* _Job_: Turn all of the lines below into a numbered list, skipping any blank lines and leaving out the pictures.

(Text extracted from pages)
::::
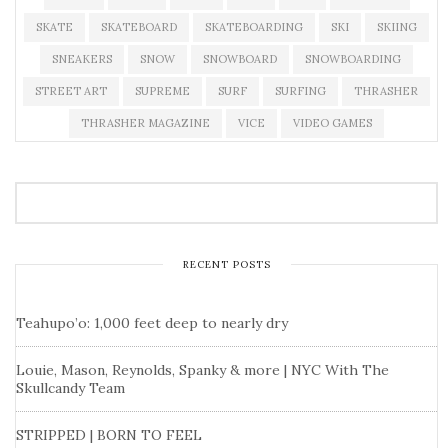
SKATE
SKATEBOARD
SKATEBOARDING
SKI
SKIING
SNEAKERS
SNOW
SNOWBOARD
SNOWBOARDING
STREET ART
SUPREME
SURF
SURFING
THRASHER
THRASHER MAGAZINE
VICE
VIDEO GAMES
RECENT POSTS
Teahupo’o: 1,000 feet deep to nearly dry
Louie, Mason, Reynolds, Spanky & more | NYC With The
Skullcandy Team
STRIPPED | BORN TO FEEL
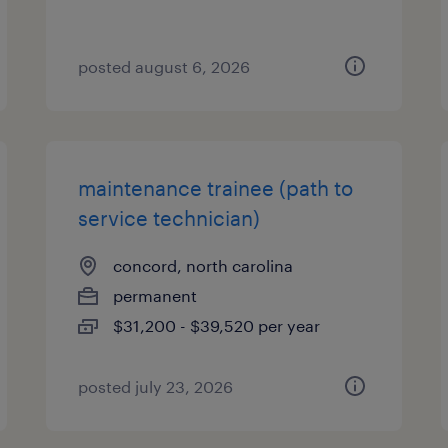
posted august 6, 2026
maintenance trainee (path to
service technician)
concord, north carolina
permanent
$31,200 - $39,520 per year
posted july 23, 2026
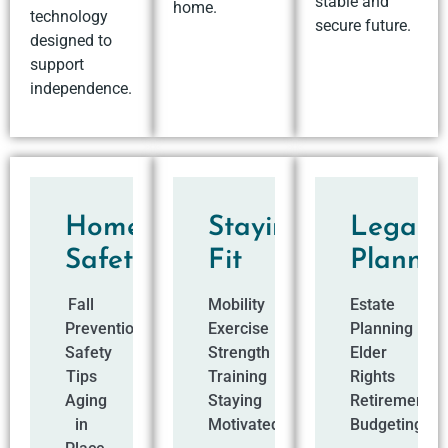
stable and
home.
technology
secure future.
designed to
support
independence.
Home
Staying
Legal
Safety
Fit
Planni
Fall
Mobility
Estate
Prevention
Exercise
Planning
Safety
Strength
Elder
Tips
Training
Rights
Aging
Staying
Retirement
in
Motivated
Budgeting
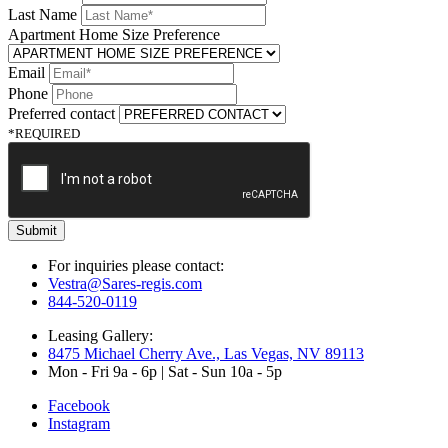
Last Name
Apartment Home Size Preference
Email
Phone
Preferred contact
*REQUIRED
Submit
For inquiries please contact:
Vestra@Sares-regis.com
844-520-0119
Leasing Gallery:
8475 Michael Cherry Ave., Las Vegas, NV 89113
Mon - Fri 9a - 6p | Sat - Sun 10a - 5p
Facebook
Instagram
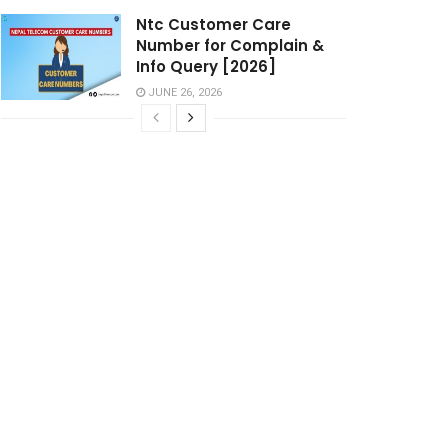
Ntc Customer Care
Number for Complain &
Info Query [2026]
JUNE 26, 2026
::::
* _Response to the exercise_:
1. SKATE
2. SKATEBOARD
3. SKATEBOARDING
4. SKI
5. SKIING
6. SNEAKERS
7. SNOW
8. SNOWBOARD
9. SNOWBOARDING
10. STREET ART
11. SUPREME
12. SURF
13. SURFING
14. THRASHER
15. THRASHER MAGAZINE
16. VICE
17. VIDEO GAMES
18. RECENT POSTS
19. Teahupo’o: 1,000 feet deep to nearly dry
20. Louie, Mason, Reynolds, Spanky & more | NYC With The
21. Skullcandy Team
22. STRIPPED | BORN TO FEEL
23. posted august 6, 2026
24. maintenance trainee (path to
25. service technician)
26. concord, north carolina
27. permanent
28. $31,200 - $39,520 per year
29. posted july 23, 2026
30. stable and
31. home.
32. technology
33. secure future.
34. designed to
35. support
36. independence.
37. Home
38. Staying
39. Legal
40. Safety
41. Fit
42. Planni
43. Fall
44. Mobility
45. Estate
46. Prevention
47. Exercise
48. Planning
49. Safety
50. Strength
51. Elder
52. Tips
53. Training
54. Rights
55. Aging
56. Staying
57. Retirement
58. in
59. Motivated
60. Budgeting
61. Last Name
62. Apartment Home Size Preference
63. Email
64. Phone
65. Preferred contact
66. *REQUIRED
67. Submit
68. For inquiries please contact:
69. Vestra@Sares-regis.com
70. 844-520-0119
71. Leasing Gallery:
72. 8475 Michael Cherry Ave., Las Vegas, NV 89113
73. Mon - Fri 9a - 6p | Sat - Sun 10a - 5p
74. Facebook
75. Instagram
76. Ntc Customer Care
77. Number for Complain &
78. Info Query [2026]
79. JUNE 26, 2026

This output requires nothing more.